Ele demonstra claramente que há uma concentração de hospitais nas áreas mais próximas ao centro da região. Nas bordas e nas áreas mais afastadas do sul, norte e leste, há uma sensível diminuição. Para a população que mora nessas áreas periféricas, significa que o acesso ao tratamento hospitalar fica complicado em razão do número menor de leitos e de profissionais e da distância maior a ser percorrida para se ter acesso ao atendimento.

 

Mas esse mapa não explicita a informação sobre a desigual dinâmica social do acesso à saúde. Isso é uma coisa que está fora do que nele é representado.

 

 

Quem lê o mapa deve projetar tais processos a partir de experiências espaciais com o que nele é representado. Peguemos a questão dos médicos e enfermeiros, que também estão fora dessa representação, mas com ela se relacionam diretamente. Como existe uma grande concentração populacional e de veículos em determinados locais dessa região e, paralelo a isso, a precarização dos meios de transportes públicos, muitos médicos e enfermeiros, assim como demais trabalhadores da rede hospitalar, preferem morar próximos ao local de serviço.

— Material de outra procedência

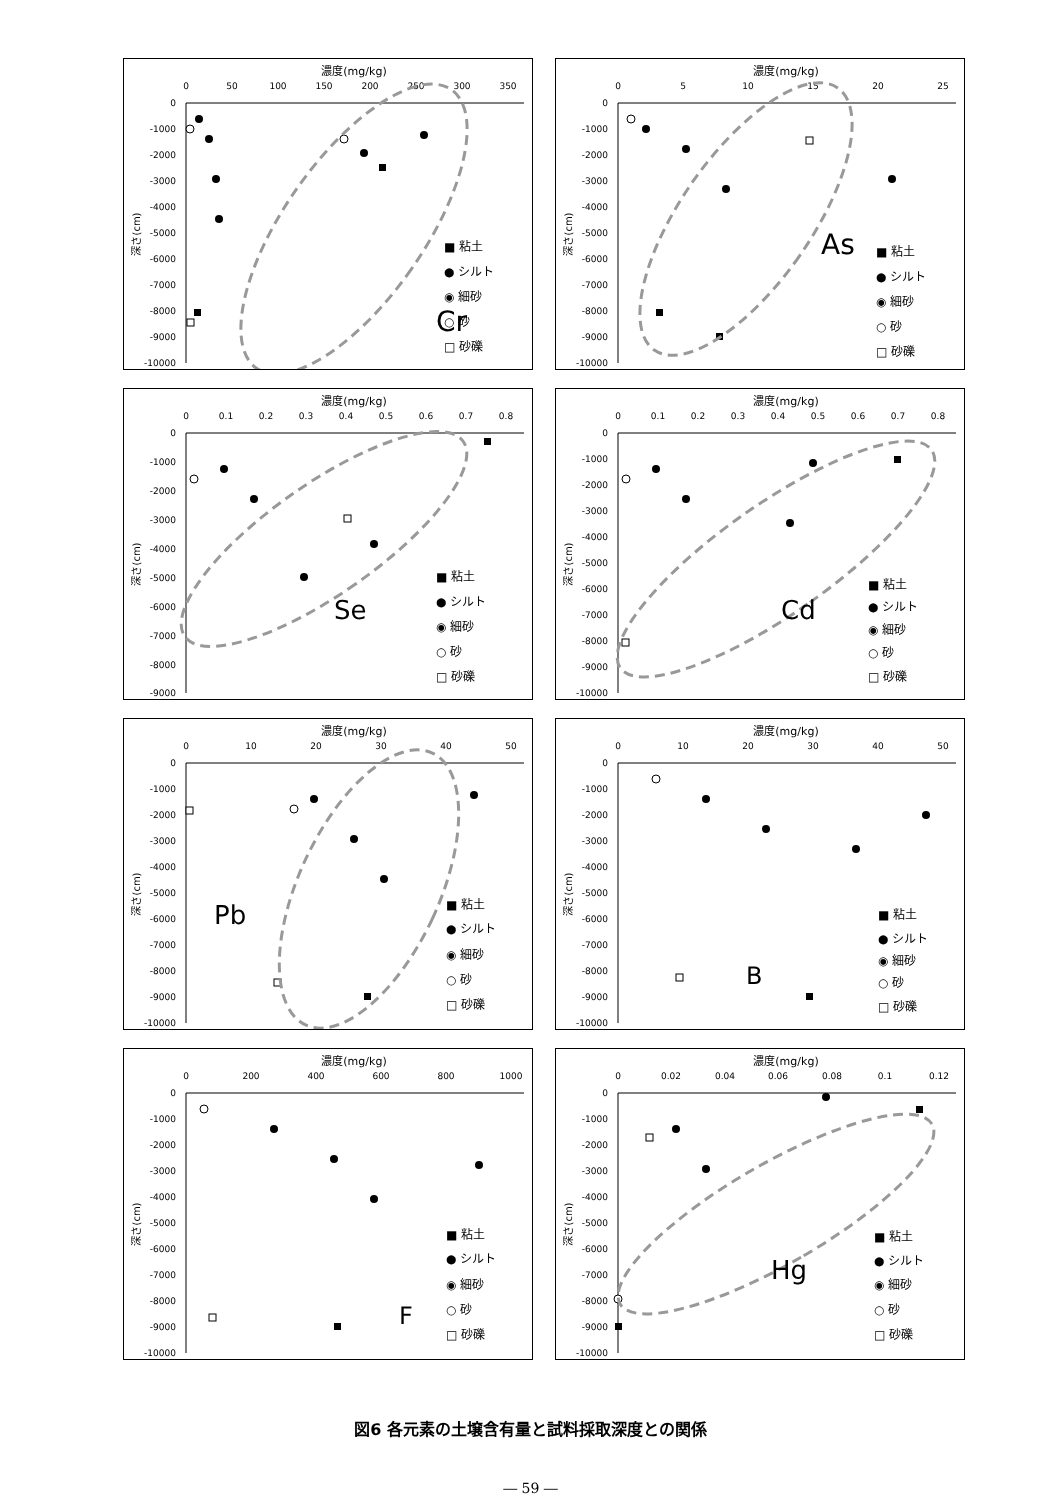濃度(mg/kg)
0
50
100
150
200
250
300
350
0
-1000
-2000
-3000
-4000
-5000
-6000
-7000
-8000
-9000
-10000
深さ(cm)
Cr
■ 粘土
● シルト
◉ 細砂
○ 砂
□ 砂礫
濃度(mg/kg)
0
5
10
15
20
25
0
-1000
-2000
-3000
-4000
-5000
-6000
-7000
-8000
-9000
-10000
深さ(cm)
As
■ 粘土
● シルト
◉ 細砂
○ 砂
□ 砂礫
濃度(mg/kg)
0
0.1
0.2
0.3
0.4
0.5
0.6
0.7
0.8
0
-1000
-2000
-3000
-4000
-5000
-6000
-7000
-8000
-9000
深さ(cm)
Se
■ 粘土
● シルト
◉ 細砂
○ 砂
□ 砂礫
濃度(mg/kg)
0
0.1
0.2
0.3
0.4
0.5
0.6
0.7
0.8
0
-1000
-2000
-3000
-4000
-5000
-6000
-7000
-8000
-9000
-10000
深さ(cm)
Cd
■ 粘土
● シルト
◉ 細砂
○ 砂
□ 砂礫
濃度(mg/kg)
0
10
20
30
40
50
0
-1000
-2000
-3000
-4000
-5000
-6000
-7000
-8000
-9000
-10000
深さ(cm)
Pb
■ 粘土
● シルト
◉ 細砂
○ 砂
□ 砂礫
濃度(mg/kg)
0
10
20
30
40
50
0
-1000
-2000
-3000
-4000
-5000
-6000
-7000
-8000
-9000
-10000
深さ(cm)
B
■ 粘土
● シルト
◉ 細砂
○ 砂
□ 砂礫
濃度(mg/kg)
0
200
400
600
800
1000
0
-1000
-2000
-3000
-4000
-5000
-6000
-7000
-8000
-9000
-10000
深さ(cm)
F
■ 粘土
● シルト
◉ 細砂
○ 砂
□ 砂礫
濃度(mg/kg)
0
0.02
0.04
0.06
0.08
0.1
0.12
0
-1000
-2000
-3000
-4000
-5000
-6000
-7000
-8000
-9000
-10000
深さ(cm)
Hg
■ 粘土
● シルト
◉ 細砂
○ 砂
□ 砂礫
図6 各元素の土壌含有量と試料採取深度との関係
― 59 ―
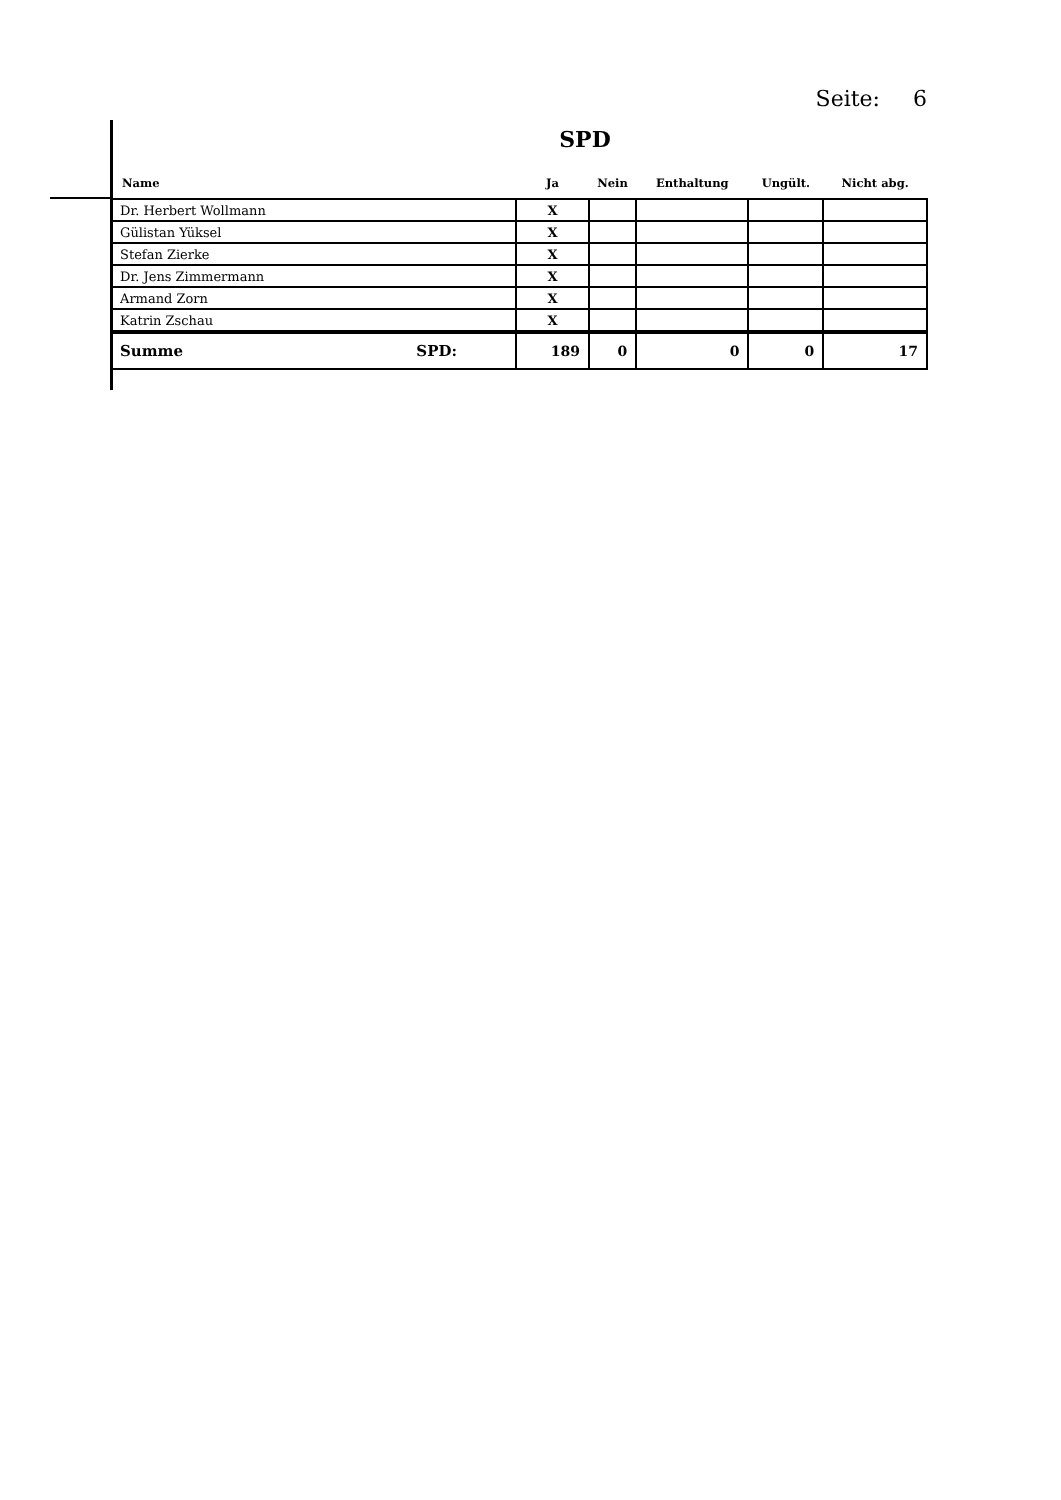Seite: 6
SPD
| Name | Ja | Nein | Enthaltung | Ungült. | Nicht abg. |
| --- | --- | --- | --- | --- | --- |
| Dr. Herbert Wollmann | X | | | | |
| Gülistan Yüksel | X | | | | |
| Stefan Zierke | X | | | | |
| Dr. Jens Zimmermann | X | | | | |
| Armand Zorn | X | | | | |
| Katrin Zschau | X | | | | |
| Summe SPD: | 189 | 0 | 0 | 0 | 17 |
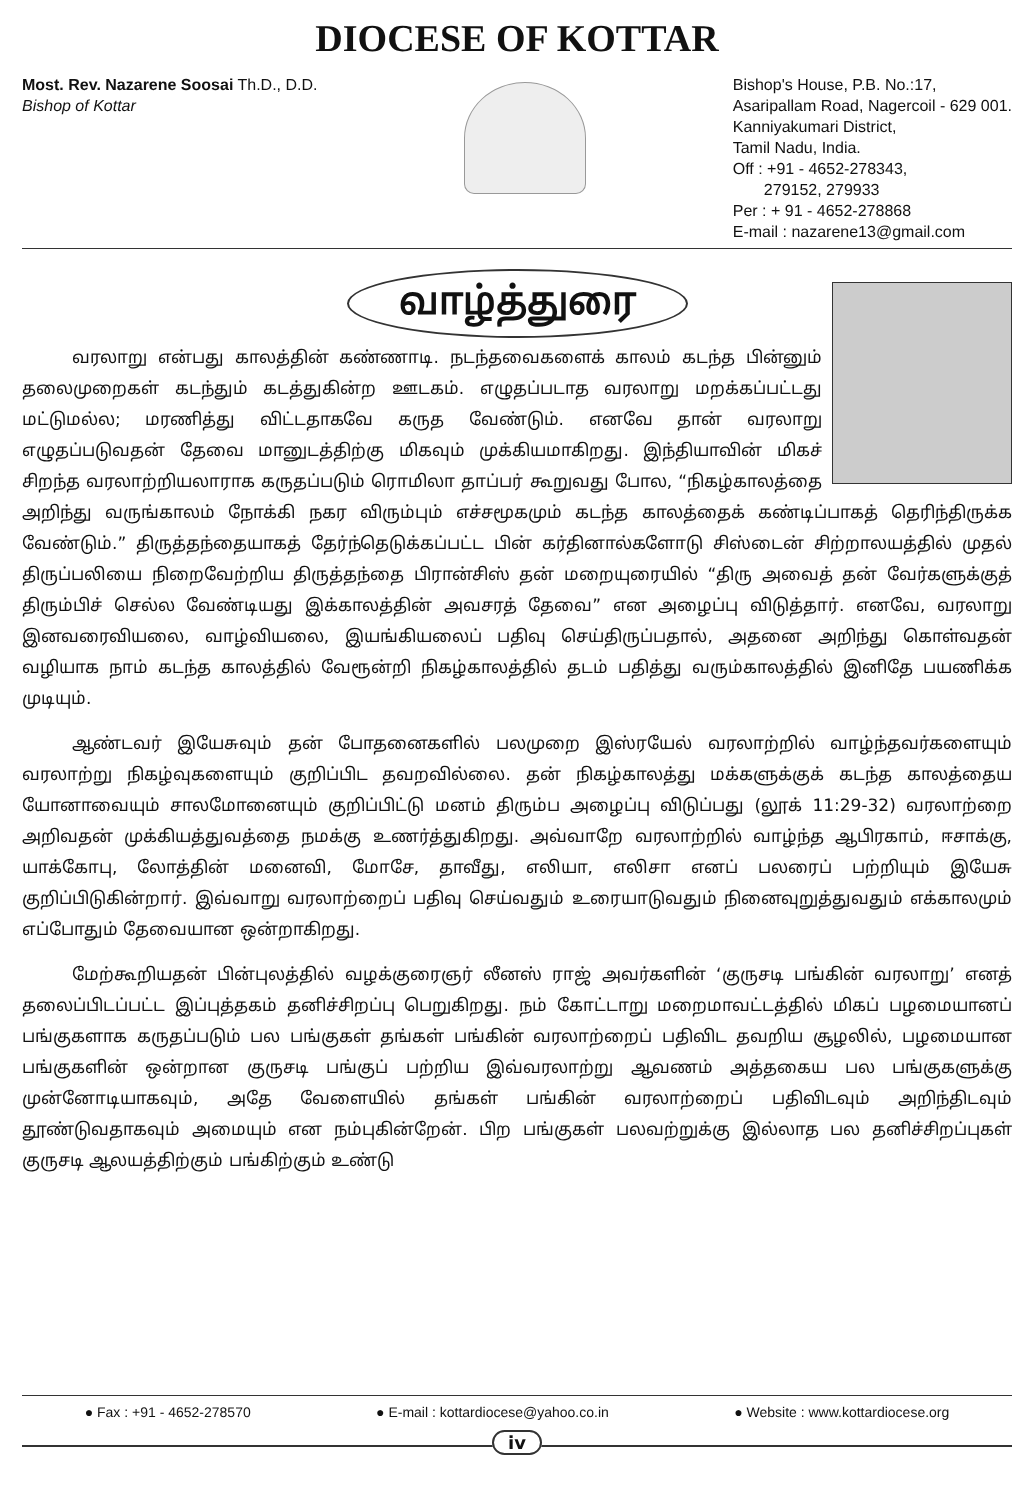DIOCESE OF KOTTAR
Most. Rev. Nazarene Soosai Th.D., D.D.
Bishop of Kottar
Bishop's House, P.B. No.:17,
Asaripallam Road, Nagercoil - 629 001.
Kanniyakumari District,
Tamil Nadu, India.
Off : +91 - 4652-278343,
279152, 279933
Per : + 91 - 4652-278868
E-mail : nazarene13@gmail.com
வாழ்த்துரை
வரலாறு என்பது காலத்தின் கண்ணாடி. நடந்தவைகளைக் காலம் கடந்த பின்னும் தலைமுறைகள் கடந்தும் கடத்துகின்ற ஊடகம். எழுதப்படாத வரலாறு மறக்கப்பட்டது மட்டுமல்ல; மரணித்து விட்டதாகவே கருத வேண்டும். எனவே தான் வரலாறு எழுதப்படுவதன் தேவை மானுடத்திற்கு மிகவும் முக்கியமாகிறது. இந்தியாவின் மிகச் சிறந்த வரலாற்றியலாராக கருதப்படும் ரொமிலா தாப்பர் கூறுவது போல, “நிகழ்காலத்தை அறிந்து வருங்காலம் நோக்கி நகர விரும்பும் எச்சமூகமும் கடந்த காலத்தைக் கண்டிப்பாகத் தெரிந்திருக்க வேண்டும்.” திருத்தந்தையாகத் தேர்ந்தெடுக்கப்பட்ட பின் கர்தினால்களோடு சிஸ்டைன் சிற்றாலயத்தில் முதல் திருப்பலியை நிறைவேற்றிய திருத்தந்தை பிரான்சிஸ் தன் மறையுரையில் “திரு அவைத் தன் வேர்களுக்குத் திரும்பிச் செல்ல வேண்டியது இக்காலத்தின் அவசரத் தேவை” என அழைப்பு விடுத்தார். எனவே, வரலாறு இனவரைவியலை, வாழ்வியலை, இயங்கியலைப் பதிவு செய்திருப்பதால், அதனை அறிந்து கொள்வதன் வழியாக நாம் கடந்த காலத்தில் வேரூன்றி நிகழ்காலத்தில் தடம் பதித்து வரும்காலத்தில் இனிதே பயணிக்க முடியும்.
ஆண்டவர் இயேசுவும் தன் போதனைகளில் பலமுறை இஸ்ரயேல் வரலாற்றில் வாழ்ந்தவர்களையும் வரலாற்று நிகழ்வுகளையும் குறிப்பிட தவறவில்லை. தன் நிகழ்காலத்து மக்களுக்குக் கடந்த காலத்தைய யோனாவையும் சாலமோனையும் குறிப்பிட்டு மனம் திரும்ப அழைப்பு விடுப்பது (லூக் 11:29-32) வரலாற்றை அறிவதன் முக்கியத்துவத்தை நமக்கு உணர்த்துகிறது. அவ்வாறே வரலாற்றில் வாழ்ந்த ஆபிரகாம், ஈசாக்கு, யாக்கோபு, லோத்தின் மனைவி, மோசே, தாவீது, எலியா, எலிசா எனப் பலரைப் பற்றியும் இயேசு குறிப்பிடுகின்றார். இவ்வாறு வரலாற்றைப் பதிவு செய்வதும் உரையாடுவதும் நினைவுறுத்துவதும் எக்காலமும் எப்போதும் தேவையான ஒன்றாகிறது.
மேற்கூறியதன் பின்புலத்தில் வழக்குரைஞர் லீனஸ் ராஜ் அவர்களின் ‘குருசடி பங்கின் வரலாறு’ எனத் தலைப்பிடப்பட்ட இப்புத்தகம் தனிச்சிறப்பு பெறுகிறது. நம் கோட்டாறு மறைமாவட்டத்தில் மிகப் பழமையானப் பங்குகளாக கருதப்படும் பல பங்குகள் தங்கள் பங்கின் வரலாற்றைப் பதிவிட தவறிய சூழலில், பழமையான பங்குகளின் ஒன்றான குருசடி பங்குப் பற்றிய இவ்வரலாற்று ஆவணம் அத்தகைய பல பங்குகளுக்கு முன்னோடியாகவும், அதே வேளையில் தங்கள் பங்கின் வரலாற்றைப் பதிவிடவும் அறிந்திடவும் தூண்டுவதாகவும் அமையும் என நம்புகின்றேன். பிற பங்குகள் பலவற்றுக்கு இல்லாத பல தனிச்சிறப்புகள் குருசடி ஆலயத்திற்கும் பங்கிற்கும் உண்டு
● Fax : +91 - 4652-278570 ● E-mail : kottardiocese@yahoo.co.in ● Website : www.kottardiocese.org
iv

Isso significa que uma política pública visando aumentar o número de hospitais nas áreas mais carentes poderá redundar em uma deficiência de mão de obra qualificada, visto que muitos profissionais dessa área podem recusar o trabalho nesses locais devido ao deslocamento em grandes e congestionados trajetos para atuar em áreas periféricas consideradas violentas e de pouca infraestrutura. Esses elementos não aparecem no mapa e não há como representá-los de forma fixa no plano cartográfico. A representação cartográfica não dá, portanto, conta de toda a dinâmica espacial, mas o que ela apresenta depende muito da forma como vai ser lida pelo usuário: o Estado pode ler o mapa dos hospitais e desejar uma redistribuição espacial deles; a população de bairros carentes pode fazer uso do mapa para fundamentar os processos de organização política e de reivindicações pela melhoria da qualidade de vida.